ENTRIES SHOWN:
####

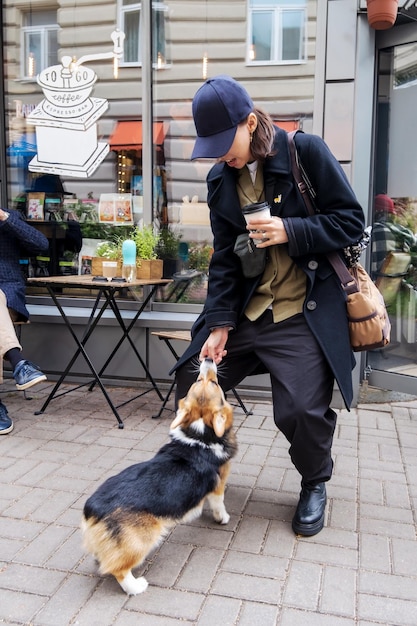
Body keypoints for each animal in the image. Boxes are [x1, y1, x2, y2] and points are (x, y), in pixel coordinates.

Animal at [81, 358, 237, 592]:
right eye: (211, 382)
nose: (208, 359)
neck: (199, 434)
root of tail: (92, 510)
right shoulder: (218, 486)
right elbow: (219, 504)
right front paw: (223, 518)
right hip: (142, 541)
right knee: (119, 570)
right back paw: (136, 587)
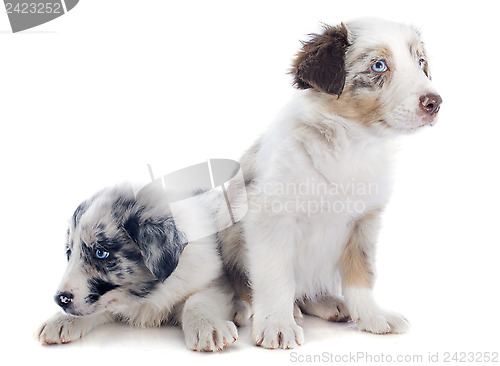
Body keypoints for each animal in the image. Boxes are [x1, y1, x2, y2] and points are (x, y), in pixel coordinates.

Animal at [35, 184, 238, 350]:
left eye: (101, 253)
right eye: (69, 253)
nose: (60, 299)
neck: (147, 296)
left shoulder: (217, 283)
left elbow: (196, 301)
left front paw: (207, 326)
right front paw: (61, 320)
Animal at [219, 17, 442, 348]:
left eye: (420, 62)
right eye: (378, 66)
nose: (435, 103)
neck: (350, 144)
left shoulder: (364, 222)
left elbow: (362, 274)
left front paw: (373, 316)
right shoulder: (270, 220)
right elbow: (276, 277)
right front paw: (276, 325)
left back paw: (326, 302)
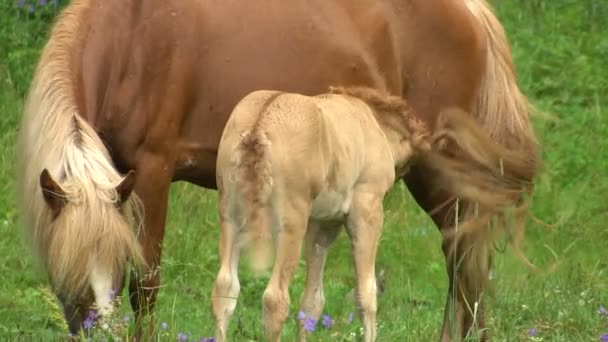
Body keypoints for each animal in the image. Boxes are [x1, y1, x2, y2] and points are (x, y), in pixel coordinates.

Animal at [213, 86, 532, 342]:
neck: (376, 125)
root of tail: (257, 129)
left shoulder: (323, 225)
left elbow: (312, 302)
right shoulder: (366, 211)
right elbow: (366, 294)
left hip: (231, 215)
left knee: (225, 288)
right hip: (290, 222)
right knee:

####

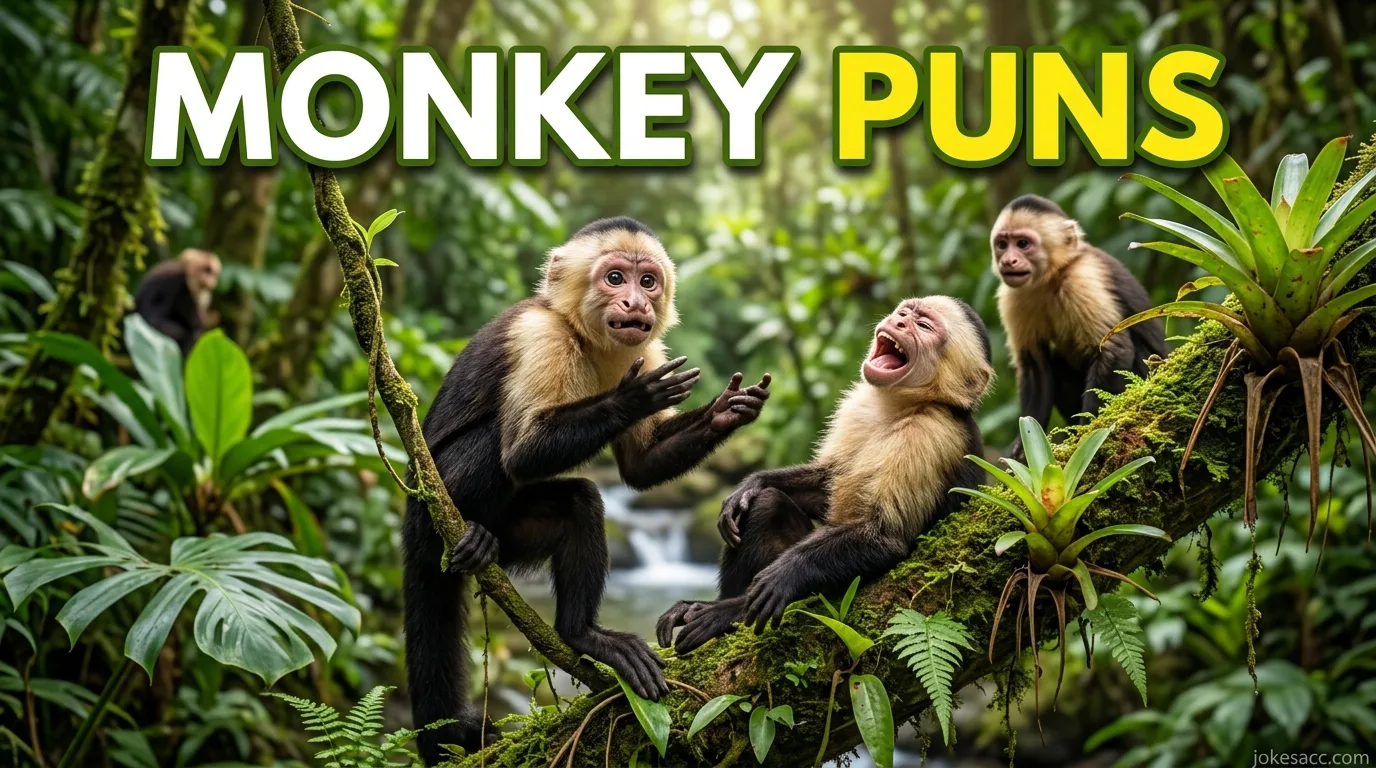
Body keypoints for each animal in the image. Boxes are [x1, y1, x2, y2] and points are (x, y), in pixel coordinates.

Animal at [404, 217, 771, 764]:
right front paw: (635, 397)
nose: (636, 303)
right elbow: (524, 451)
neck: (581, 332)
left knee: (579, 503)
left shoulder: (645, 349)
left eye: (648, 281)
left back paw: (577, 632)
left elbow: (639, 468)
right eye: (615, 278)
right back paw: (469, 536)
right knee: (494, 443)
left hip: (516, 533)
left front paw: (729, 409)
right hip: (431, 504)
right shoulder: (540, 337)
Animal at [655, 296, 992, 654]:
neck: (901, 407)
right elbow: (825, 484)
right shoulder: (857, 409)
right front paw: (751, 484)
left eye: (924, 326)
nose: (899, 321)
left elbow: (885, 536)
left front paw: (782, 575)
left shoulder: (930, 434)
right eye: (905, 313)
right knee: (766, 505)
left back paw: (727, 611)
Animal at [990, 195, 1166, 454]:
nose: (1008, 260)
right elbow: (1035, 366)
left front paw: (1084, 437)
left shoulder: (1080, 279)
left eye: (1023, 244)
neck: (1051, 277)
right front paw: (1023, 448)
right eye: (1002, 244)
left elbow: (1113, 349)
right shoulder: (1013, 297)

####

DESCRIPTION OF THE TASK: Copy word for word the stretch of entries above from the line that has "right front paw: (635, 397)" through the line that has "right shoulder: (857, 409)", both ends included, and nothing outside it.

ANSWER SPACE:
right front paw: (635, 397)
nose: (636, 303)
right elbow: (524, 451)
neck: (581, 332)
left knee: (579, 503)
left shoulder: (645, 349)
left eye: (648, 281)
left back paw: (577, 632)
left elbow: (639, 468)
right eye: (615, 278)
right back paw: (469, 536)
right knee: (494, 443)
left hip: (516, 533)
left front paw: (729, 409)
right hip: (431, 504)
right shoulder: (540, 337)
Animal at [655, 296, 992, 654]:
neck: (901, 407)
right elbow: (825, 484)
right shoulder: (857, 409)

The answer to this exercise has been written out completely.